As I said this game is filled with negotiation There is really no luck or randomness in the game. It is solely based on how well you can influence other players to get them to do what you want to do. For some groups, this is going to be great especially if you are into politics, history, chickens, etc. Groups that love stabbing each other in the back and cutting deals under the table are going to have a blast. However, if you hate negotiation, and you can't stand getting stabbed then this is not going to work well for you. If you hate politics, this is not going to be one of those game you enjoy. And finally, if you are an animal rights activist that can't even imagine the death of imaginary chickens in the shapes of wooden blocks, this one is going to be too much for you to handle. However, if you do like those things, you are going to have a blast with this one: cutting deals you wish you didn't cut, and influencing votes through bribes and office positions all for your own political gain. These are the kinds of beautiful things that Chicken Caesar does so well. Finally, it's a great place to bring out the puns (and you have a two-headed monster to work with, Chickens/Salads and Rome/Politics/Shakespeare--can it get any better than that?

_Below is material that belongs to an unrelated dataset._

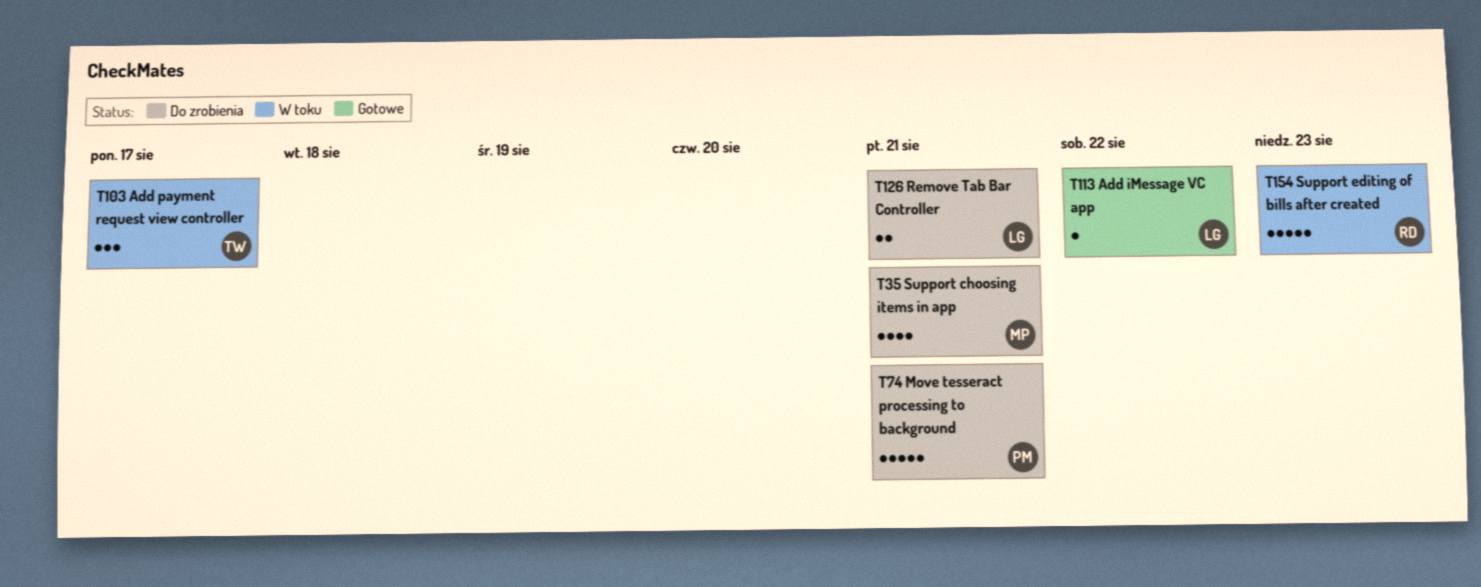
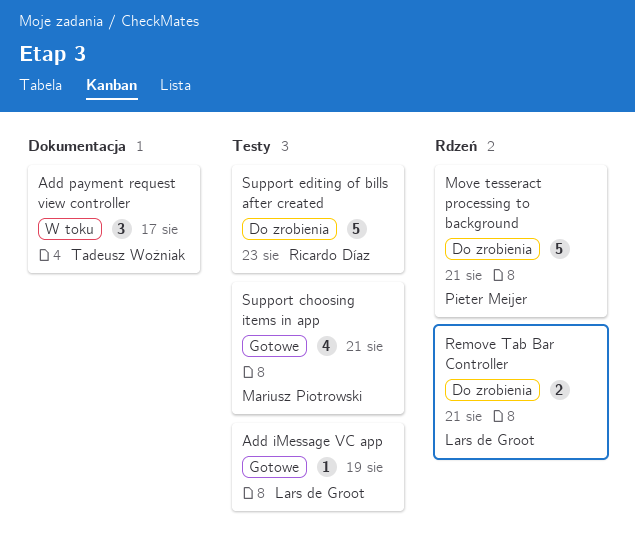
Add iMessage VC app, due: Aug 22 -> Aug 19
Support choosing items in app, status: Do zrobienia -> Gotowe
Support editing of bills after created, status: W toku -> Do zrobienia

Chicken Caesar is a well put together game. It is very deep with tons of strategy, I don't think we even began to scratch the surface (see what I did there) as to what this game has to offer, and that is good for the gamer that loves a deep game. However, the theme almost seems to be false advertisement. When you hear about a group of chickens running their coop like the Roman Empire, you immediately think this is going to be light-hearted fun, but nothing could be further from the truth. This is going to be a knockdown drag out blood bath that ends in the deaths of many a roosters via foxes and the farmer having dinner. This is not a game to bring over to grandmas or even to breakout amongst casual gamers. This is the one you bring to the game night at the Friendly Local Game Store (FLGS), for they are the die-hards that can handle just about anything. My last nasty thing to say is that the game does not play well with just 3 players. This is really a 4-6 player game. It can work with 3, but it is painful. There is little negotiation that can take place, and any that does occur feels like 2 players ganging up on the other. Don't even attempt this with 3, as it really needs a higher player total to be successful.
Overall, Chicken Caesar is a solid game. It has quality components and quality game play. The game is more on the difficult side, so be sure you give the rules a good reading so that you have a good understanding of the game play before teaching it. I would also be selective in who you play this one with as it is not going to be universally welcomed. However, if you love negotiation and climbing the ladder to success, this could be an excellent option. And who doesn't enjoy throwing some terrible puns around about chickens and politics. I don't know if there are two subject matters that would be better, and for that I say "well done" Nevermore Games.